Records contained in a dataset
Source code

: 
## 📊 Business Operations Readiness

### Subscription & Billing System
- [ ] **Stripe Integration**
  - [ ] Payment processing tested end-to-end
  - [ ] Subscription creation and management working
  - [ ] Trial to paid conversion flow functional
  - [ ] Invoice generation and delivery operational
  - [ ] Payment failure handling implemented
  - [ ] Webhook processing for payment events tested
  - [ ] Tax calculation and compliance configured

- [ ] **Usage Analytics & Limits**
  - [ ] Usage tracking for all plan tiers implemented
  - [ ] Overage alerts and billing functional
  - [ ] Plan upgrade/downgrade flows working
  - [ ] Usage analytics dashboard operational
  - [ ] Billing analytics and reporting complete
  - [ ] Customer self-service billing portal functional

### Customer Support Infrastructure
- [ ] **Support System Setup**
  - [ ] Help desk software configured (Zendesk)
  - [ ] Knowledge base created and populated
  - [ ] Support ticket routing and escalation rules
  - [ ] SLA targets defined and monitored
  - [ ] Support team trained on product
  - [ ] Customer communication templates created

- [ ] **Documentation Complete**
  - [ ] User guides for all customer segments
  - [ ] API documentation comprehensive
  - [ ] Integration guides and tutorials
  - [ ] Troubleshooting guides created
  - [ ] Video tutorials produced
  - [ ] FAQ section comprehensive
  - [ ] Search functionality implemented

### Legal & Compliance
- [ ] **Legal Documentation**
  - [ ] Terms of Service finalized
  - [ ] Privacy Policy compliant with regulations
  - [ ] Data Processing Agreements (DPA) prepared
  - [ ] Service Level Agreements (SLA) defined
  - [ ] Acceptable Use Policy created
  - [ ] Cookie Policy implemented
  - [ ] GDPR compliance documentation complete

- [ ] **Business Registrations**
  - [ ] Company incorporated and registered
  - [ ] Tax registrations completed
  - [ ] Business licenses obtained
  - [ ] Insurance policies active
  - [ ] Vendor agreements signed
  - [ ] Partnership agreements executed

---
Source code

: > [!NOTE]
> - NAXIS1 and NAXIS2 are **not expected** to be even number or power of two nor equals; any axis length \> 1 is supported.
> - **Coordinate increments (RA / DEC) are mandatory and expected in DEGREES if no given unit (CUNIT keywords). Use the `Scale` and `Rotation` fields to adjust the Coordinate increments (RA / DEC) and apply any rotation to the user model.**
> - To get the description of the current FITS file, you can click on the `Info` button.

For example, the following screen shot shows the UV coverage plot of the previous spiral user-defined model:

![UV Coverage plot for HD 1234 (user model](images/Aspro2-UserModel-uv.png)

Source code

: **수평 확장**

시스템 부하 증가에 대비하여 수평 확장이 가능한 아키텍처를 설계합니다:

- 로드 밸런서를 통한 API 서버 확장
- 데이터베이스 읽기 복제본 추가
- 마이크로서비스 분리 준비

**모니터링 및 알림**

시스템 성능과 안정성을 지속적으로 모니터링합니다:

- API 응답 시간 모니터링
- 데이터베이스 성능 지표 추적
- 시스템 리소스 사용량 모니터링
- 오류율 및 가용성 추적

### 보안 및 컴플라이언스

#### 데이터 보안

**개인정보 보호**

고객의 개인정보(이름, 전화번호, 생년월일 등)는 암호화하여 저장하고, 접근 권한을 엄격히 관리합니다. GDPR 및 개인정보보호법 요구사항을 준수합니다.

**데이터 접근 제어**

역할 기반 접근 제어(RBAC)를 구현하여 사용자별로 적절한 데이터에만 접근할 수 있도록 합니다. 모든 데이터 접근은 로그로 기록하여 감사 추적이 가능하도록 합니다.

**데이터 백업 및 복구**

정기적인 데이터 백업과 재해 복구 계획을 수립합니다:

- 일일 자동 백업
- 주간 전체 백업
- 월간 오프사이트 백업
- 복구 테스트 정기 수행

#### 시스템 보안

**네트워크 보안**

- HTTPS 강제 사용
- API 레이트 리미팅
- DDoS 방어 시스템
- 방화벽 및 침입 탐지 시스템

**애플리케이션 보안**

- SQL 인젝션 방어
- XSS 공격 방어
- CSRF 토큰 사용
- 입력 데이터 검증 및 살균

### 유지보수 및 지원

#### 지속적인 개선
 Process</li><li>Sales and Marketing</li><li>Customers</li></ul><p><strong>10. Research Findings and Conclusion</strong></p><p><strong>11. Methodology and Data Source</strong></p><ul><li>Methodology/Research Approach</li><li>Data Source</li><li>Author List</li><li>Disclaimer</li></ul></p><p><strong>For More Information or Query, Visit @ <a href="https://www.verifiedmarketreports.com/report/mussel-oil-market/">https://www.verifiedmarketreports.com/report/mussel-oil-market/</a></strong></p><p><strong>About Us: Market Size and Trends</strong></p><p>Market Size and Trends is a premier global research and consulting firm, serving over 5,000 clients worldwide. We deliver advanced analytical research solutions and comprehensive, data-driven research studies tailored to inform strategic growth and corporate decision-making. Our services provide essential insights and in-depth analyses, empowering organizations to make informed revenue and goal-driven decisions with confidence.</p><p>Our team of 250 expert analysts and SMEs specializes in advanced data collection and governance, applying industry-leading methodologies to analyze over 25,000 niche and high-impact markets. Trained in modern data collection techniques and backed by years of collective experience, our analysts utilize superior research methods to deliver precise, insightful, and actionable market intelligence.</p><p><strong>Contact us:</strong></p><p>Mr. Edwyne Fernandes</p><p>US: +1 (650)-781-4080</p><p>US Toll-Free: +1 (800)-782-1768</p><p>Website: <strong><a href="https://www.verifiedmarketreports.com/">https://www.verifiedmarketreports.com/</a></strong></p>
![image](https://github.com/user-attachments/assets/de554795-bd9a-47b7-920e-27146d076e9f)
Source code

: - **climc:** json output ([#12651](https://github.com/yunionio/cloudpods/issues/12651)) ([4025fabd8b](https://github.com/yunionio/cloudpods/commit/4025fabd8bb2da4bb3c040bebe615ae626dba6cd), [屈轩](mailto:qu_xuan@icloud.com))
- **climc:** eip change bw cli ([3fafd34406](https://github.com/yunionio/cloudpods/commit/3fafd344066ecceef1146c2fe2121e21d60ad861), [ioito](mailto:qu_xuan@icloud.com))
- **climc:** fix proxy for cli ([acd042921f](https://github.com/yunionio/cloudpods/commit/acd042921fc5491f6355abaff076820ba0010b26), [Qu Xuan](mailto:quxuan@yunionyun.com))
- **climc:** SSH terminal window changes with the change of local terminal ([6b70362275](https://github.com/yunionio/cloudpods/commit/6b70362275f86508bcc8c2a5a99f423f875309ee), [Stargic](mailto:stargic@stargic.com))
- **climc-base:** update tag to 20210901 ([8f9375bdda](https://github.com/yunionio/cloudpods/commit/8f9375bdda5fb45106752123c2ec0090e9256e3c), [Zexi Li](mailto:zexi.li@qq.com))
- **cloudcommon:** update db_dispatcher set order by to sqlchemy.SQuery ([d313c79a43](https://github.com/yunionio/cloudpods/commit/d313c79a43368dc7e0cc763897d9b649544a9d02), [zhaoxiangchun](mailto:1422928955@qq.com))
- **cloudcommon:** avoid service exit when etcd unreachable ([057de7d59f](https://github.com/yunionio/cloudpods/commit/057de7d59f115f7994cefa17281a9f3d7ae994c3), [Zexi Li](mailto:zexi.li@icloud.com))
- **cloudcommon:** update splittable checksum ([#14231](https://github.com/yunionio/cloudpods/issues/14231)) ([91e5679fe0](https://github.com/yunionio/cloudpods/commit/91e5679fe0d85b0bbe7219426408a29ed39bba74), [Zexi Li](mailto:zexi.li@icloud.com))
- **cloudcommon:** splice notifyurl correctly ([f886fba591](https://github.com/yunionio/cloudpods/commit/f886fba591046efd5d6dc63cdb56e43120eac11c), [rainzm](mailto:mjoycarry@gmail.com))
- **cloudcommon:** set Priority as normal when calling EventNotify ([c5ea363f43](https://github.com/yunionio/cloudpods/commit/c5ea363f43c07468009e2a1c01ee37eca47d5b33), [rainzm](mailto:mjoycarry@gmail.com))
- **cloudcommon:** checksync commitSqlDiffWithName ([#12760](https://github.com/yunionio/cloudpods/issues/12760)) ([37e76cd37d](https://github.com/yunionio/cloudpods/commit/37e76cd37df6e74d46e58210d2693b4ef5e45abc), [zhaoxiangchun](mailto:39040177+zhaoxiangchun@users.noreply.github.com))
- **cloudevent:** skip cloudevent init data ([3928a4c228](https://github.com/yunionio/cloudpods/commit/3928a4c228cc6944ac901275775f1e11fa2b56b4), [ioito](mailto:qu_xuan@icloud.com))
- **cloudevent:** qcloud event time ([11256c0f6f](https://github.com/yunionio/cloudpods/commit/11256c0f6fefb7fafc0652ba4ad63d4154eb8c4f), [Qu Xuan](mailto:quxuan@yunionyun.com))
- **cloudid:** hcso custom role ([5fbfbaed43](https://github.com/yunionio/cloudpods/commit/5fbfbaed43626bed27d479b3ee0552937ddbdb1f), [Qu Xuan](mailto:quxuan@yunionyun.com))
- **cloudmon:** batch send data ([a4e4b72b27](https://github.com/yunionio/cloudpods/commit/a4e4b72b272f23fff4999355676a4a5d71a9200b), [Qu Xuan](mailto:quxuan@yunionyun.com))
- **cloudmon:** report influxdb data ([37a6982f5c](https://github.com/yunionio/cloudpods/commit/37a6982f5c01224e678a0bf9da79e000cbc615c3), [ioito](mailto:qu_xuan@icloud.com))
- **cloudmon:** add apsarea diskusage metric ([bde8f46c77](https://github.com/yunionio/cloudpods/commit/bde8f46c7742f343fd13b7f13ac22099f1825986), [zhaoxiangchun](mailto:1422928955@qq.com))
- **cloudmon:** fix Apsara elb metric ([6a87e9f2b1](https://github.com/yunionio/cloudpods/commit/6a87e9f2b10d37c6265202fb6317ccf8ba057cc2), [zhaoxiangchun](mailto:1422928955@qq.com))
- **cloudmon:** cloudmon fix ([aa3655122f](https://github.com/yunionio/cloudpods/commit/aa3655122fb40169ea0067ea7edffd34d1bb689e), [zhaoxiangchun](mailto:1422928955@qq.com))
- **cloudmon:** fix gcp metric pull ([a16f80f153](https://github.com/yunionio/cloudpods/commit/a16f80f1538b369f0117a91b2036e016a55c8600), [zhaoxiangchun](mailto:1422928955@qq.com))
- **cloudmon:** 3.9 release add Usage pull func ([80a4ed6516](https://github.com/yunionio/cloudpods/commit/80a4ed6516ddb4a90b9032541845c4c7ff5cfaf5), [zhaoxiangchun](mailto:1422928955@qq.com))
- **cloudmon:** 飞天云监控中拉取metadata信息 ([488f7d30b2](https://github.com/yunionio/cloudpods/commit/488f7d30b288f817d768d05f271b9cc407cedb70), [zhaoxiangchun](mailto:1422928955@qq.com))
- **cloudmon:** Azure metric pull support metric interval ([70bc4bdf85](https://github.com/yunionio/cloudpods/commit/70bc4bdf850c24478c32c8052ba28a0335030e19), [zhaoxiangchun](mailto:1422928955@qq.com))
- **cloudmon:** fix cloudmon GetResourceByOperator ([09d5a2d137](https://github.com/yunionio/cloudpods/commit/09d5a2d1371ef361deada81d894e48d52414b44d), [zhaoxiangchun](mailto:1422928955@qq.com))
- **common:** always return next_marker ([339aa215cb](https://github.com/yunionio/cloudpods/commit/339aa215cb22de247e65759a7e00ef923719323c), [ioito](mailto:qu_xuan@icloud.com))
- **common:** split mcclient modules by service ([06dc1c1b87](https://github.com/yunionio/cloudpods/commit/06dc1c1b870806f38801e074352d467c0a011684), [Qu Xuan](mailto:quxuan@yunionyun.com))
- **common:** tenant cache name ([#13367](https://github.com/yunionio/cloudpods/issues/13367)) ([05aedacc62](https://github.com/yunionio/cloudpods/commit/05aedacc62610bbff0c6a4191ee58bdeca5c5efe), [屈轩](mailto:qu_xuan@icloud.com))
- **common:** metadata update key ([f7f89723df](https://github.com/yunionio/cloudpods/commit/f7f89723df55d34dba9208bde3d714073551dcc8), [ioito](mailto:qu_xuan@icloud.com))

Task to complete:
Look through the entries above; find each line with the word "update" and copy it.

Task solution:
- **climc-base:** update tag to 20210901 ([8f9375bdda](https://github.com/yunionio/cloudpods/commit/8f9375bdda5fb45106752123c2ec0090e9256e3c), [Zexi Li](mailto:zexi.li@qq.com))
- **cloudcommon:** update db_dispatcher set order by to sqlchemy.SQuery ([d313c79a43](https://github.com/yunionio/cloudpods/commit/d313c79a43368dc7e0cc763897d9b649544a9d02), [zhaoxiangchun](mailto:1422928955@qq.com))
- **cloudcommon:** update splittable checksum ([#14231](https://github.com/yunionio/cloudpods/issues/14231)) ([91e5679fe0](https://github.com/yunionio/cloudpods/commit/91e5679fe0d85b0bbe7219426408a29ed39bba74), [Zexi Li](mailto:zexi.li@icloud.com))
- **common:** metadata update key ([f7f89723df](https://github.com/yunionio/cloudpods/commit/f7f89723df55d34dba9208bde3d714073551dcc8), [ioito](mailto:qu_xuan@icloud.com))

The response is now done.